Ordo Iuris, la principale promotrice dei vari progetti di legge contro l’aborto in Polonia e per l’uscita dalla Convenzione di Istanbul, ha formato organizzazioni simili in altri paesi, nel 2017 ha ottenuto lo status consultivo presso le Nazioni Unite e nello stesso anno ha registrato una sede nel distretto dell’Unione Europea a Bruxelles, ha spiegato Datta.
L’organizzazione ha legami con le reti antiabortiste, antifemministe e anti-LGBT+ che hanno organizzato a Verona, nel 2019, il Congresso Mondiale delle Famiglie (WCF) a cui erano presenti tre ministri dell’allora governo italiano. Ha connessioni con il gruppo internazionale Agenda Europe, rete creata a Londra nel 2013 di cui fanno parte leader politici e funzionari governativi di tutta Europa.

[Record forniti]:
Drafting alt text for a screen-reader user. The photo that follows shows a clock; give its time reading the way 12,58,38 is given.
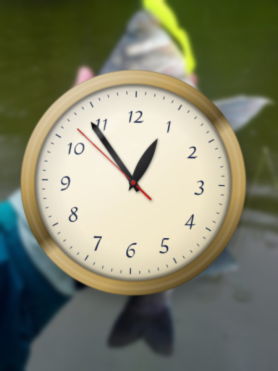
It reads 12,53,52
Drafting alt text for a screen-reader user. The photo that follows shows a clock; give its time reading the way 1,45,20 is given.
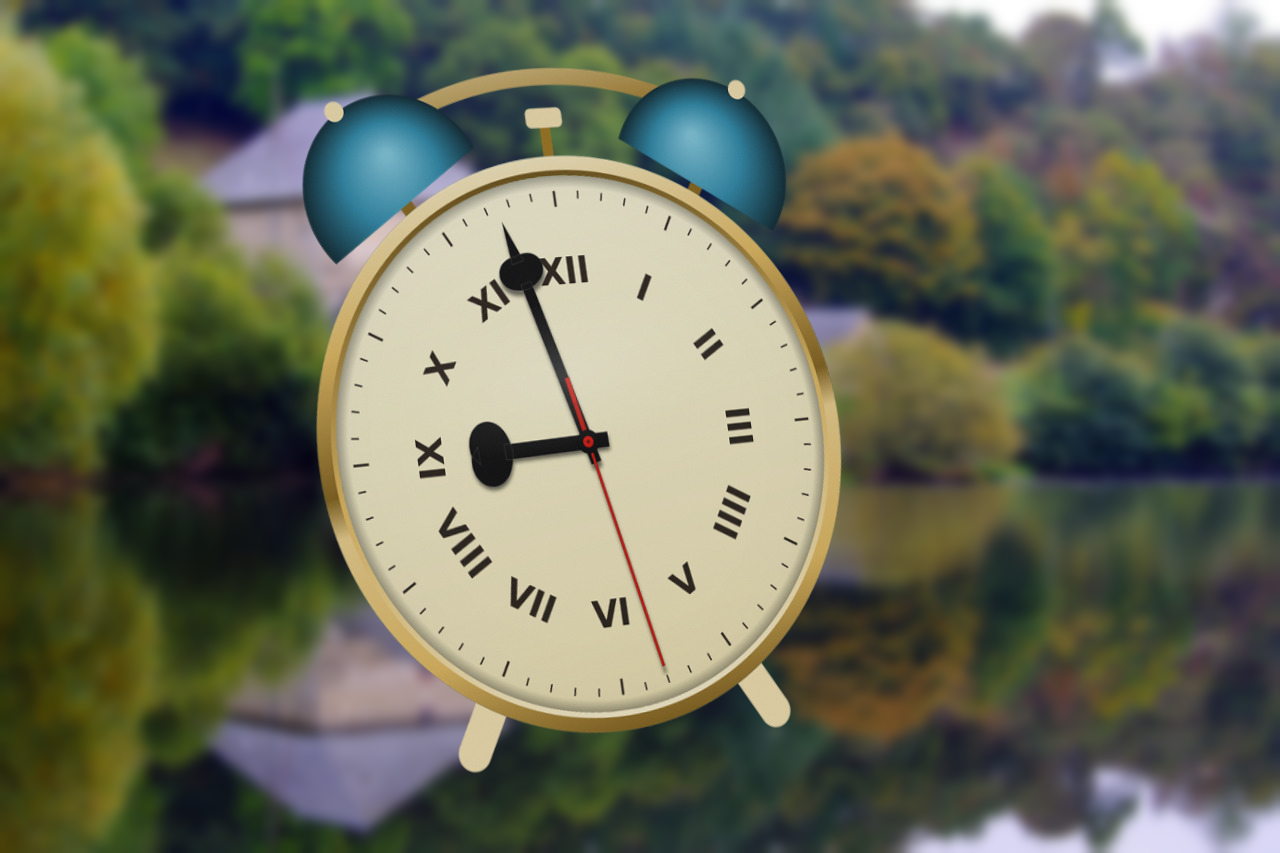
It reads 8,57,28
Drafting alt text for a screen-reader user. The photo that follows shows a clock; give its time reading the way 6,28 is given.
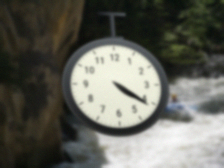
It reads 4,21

[Compiti da svolgere]:
a – Riscrivi la parte del brano su Ordo Iuris che si apre con le parole "Ordo Iuris, la" e si chiude con "ha spiegato Datta.", mettendo "Strasburgo" al posto di "Bruxelles".
b – In base al brano su Ordo Iuris, in che modo l'organizzazione ha esteso la propria presenza oltre la Polonia?
c – Scrivi come prosegue il brano su Ordo Iuris dopo l'ultima frase riportata.
Per svolgere il lavoro non servono i record.

[Risposte per compito]:
a –
Ordo Iuris, la principale promotrice dei vari progetti di legge contro l’aborto in Polonia e per l’uscita dalla Convenzione di Istanbul, ha formato organizzazioni simili in altri paesi, nel 2017 ha ottenuto lo status consultivo presso le Nazioni Unite e nello stesso anno ha registrato una sede nel distretto dell’Unione Europea a Strasburgo, ha spiegato Datta.

b – Ha formato organizzazioni simili in altri paesi. Nel 2017 ha ottenuto lo status consultivo presso le Nazioni Unite e, nello stesso anno, ha registrato una sede nel distretto dell'Unione Europea a Bruxelles.

c –
In Italia, come ha spiegato Luisa Betti Dakli, Agenda Europa è legata a Luca Volonté, l’ex parlamentare dell’UdC vicino a Comunione e Liberazione coinvolto, tra le altre cose, nello “scandalo Azerbaijan” al Consiglio d’Europa. Volonté è tra i fondatori dell’associazione Novae Terrae, che lavora con il Congresso Mondiale delle Famiglie e nel cui direttivo era presente anche il senatore della Lega Simone Pillon, uno dei portavoce in Italia delle principali battaglie dell’integralismo cattolico e promotore di un disegno di legge molto contestato in materia di diritto di famiglia, separazione e affido condiviso dei e delle minori.
Ordo Iuris è infine riconducibile al movimento Tradition, Family and Property (TFP) che, ha spiegato Datta, «è nato come movimento ultracattolico (…) e da anni di complicità con l’estrema destra». Dall’America Latina, TFP si è diffuso anche in Europa «dove, a partire dalla morte del suo fondatore alla fine degli anni ’90, come molti altri movimenti anti-gender internazionali, ha iniziato un processo di rinnovamento, diventando una tra le reti più attive in Europa contro i diritti sessuali e riproduttivi delle donne e delle persone LGBTQI+. Oltre al caso dell’aborto in Polonia, negli ultimi anni abbiamo osservato il verificarsi di altri eventi riconducibili all’azione di TFP».
Queste reti hanno diversi legami anche con l’Italia e con i movimenti cosiddetti pro-vita e antigender locali.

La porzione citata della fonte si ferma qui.